For employee-facing deployments, the MCP server is the right answer: IT sets it up once, users type normally, and the system prompt steers the agent toward following the policies. For production AI products you build yourself, the REST API + SDK is what you integrate.

Developers can use MCP too. The Anthropic API supports MCP servers natively, and any agent you build with the Anthropic SDK, LangChain, or a custom framework can connect to the InPolicy MCP server. MCP is a good fit when:

  • You’re prototyping. Spin it up in Claude Code or Cursor and iterate.
  • Your agent is built on an MCP-aware runtime (Anthropic API with mcp_servers, Claude Code agents, etc.).
  • You want the model to decide when governance applies, rather than calling it on every turn deterministically.

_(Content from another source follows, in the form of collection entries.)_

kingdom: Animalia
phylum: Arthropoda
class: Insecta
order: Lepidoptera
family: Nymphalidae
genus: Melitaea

Use the REST API + SDK when:

  • You want guaranteed coverage. Your code calls record_turn on every turn, not the model.
  • Your agent framework doesn’t support MCP (most LangChain chains, custom orchestrators).
  • You need tight control over latency, retry, or error handling.

Both surfaces talk to the same engine, store the same amount of state (none of the conversation content), and carry the same guarantees.